(Raw records)
>> START
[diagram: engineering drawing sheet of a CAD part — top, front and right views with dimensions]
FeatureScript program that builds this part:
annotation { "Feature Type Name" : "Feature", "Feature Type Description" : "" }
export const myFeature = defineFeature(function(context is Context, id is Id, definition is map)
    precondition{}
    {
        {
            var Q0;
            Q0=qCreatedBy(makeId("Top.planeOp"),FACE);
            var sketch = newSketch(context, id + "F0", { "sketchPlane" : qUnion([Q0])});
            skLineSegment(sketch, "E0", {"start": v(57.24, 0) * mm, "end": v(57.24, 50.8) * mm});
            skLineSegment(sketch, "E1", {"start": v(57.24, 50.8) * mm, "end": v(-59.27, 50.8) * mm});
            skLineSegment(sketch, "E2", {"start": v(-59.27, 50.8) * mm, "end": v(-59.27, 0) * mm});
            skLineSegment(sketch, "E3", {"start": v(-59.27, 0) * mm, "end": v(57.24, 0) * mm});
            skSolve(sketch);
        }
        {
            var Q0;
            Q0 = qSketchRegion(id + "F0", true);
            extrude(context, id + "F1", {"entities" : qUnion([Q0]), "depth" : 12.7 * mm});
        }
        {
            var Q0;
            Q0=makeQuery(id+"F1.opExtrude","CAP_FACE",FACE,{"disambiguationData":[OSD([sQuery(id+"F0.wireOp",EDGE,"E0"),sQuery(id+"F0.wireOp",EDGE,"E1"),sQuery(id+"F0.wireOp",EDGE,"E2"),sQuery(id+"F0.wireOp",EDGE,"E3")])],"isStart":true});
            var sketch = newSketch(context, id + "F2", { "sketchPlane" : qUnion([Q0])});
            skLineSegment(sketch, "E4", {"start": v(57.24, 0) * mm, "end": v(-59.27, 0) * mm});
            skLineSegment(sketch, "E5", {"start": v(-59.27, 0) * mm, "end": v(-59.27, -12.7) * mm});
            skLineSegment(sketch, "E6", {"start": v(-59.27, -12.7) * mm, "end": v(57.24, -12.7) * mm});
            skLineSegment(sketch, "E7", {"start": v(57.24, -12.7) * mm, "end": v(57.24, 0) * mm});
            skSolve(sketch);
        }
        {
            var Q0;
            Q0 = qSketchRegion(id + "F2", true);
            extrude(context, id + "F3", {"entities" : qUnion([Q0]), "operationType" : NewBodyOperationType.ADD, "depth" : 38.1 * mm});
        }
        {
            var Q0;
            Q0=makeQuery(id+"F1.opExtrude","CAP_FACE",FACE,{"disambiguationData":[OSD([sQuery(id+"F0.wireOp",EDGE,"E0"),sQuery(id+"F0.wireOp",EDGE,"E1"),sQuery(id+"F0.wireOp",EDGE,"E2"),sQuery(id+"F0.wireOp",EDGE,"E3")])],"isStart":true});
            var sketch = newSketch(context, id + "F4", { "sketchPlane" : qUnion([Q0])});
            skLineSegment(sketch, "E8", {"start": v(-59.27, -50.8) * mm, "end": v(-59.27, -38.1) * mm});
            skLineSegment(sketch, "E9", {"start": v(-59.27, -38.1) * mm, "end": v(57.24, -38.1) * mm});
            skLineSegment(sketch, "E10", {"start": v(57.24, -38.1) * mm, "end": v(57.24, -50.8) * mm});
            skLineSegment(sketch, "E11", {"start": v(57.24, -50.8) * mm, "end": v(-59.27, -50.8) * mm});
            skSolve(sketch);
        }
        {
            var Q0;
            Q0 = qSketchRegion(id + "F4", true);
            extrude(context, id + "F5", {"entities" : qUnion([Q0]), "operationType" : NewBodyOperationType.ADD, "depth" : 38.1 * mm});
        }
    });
>> END
Return every line of the records above that contains the string "operationType". Matching is case-sensitive.

RESPONSE -
            extrude(context, id + "F3", {"entities" : qUnion([Q0]), "operationType" : NewBodyOperationType.ADD, "depth" : 38.1 * mm});
            extrude(context, id + "F5", {"entities" : qUnion([Q0]), "operationType" : NewBodyOperationType.ADD, "depth" : 38.1 * mm});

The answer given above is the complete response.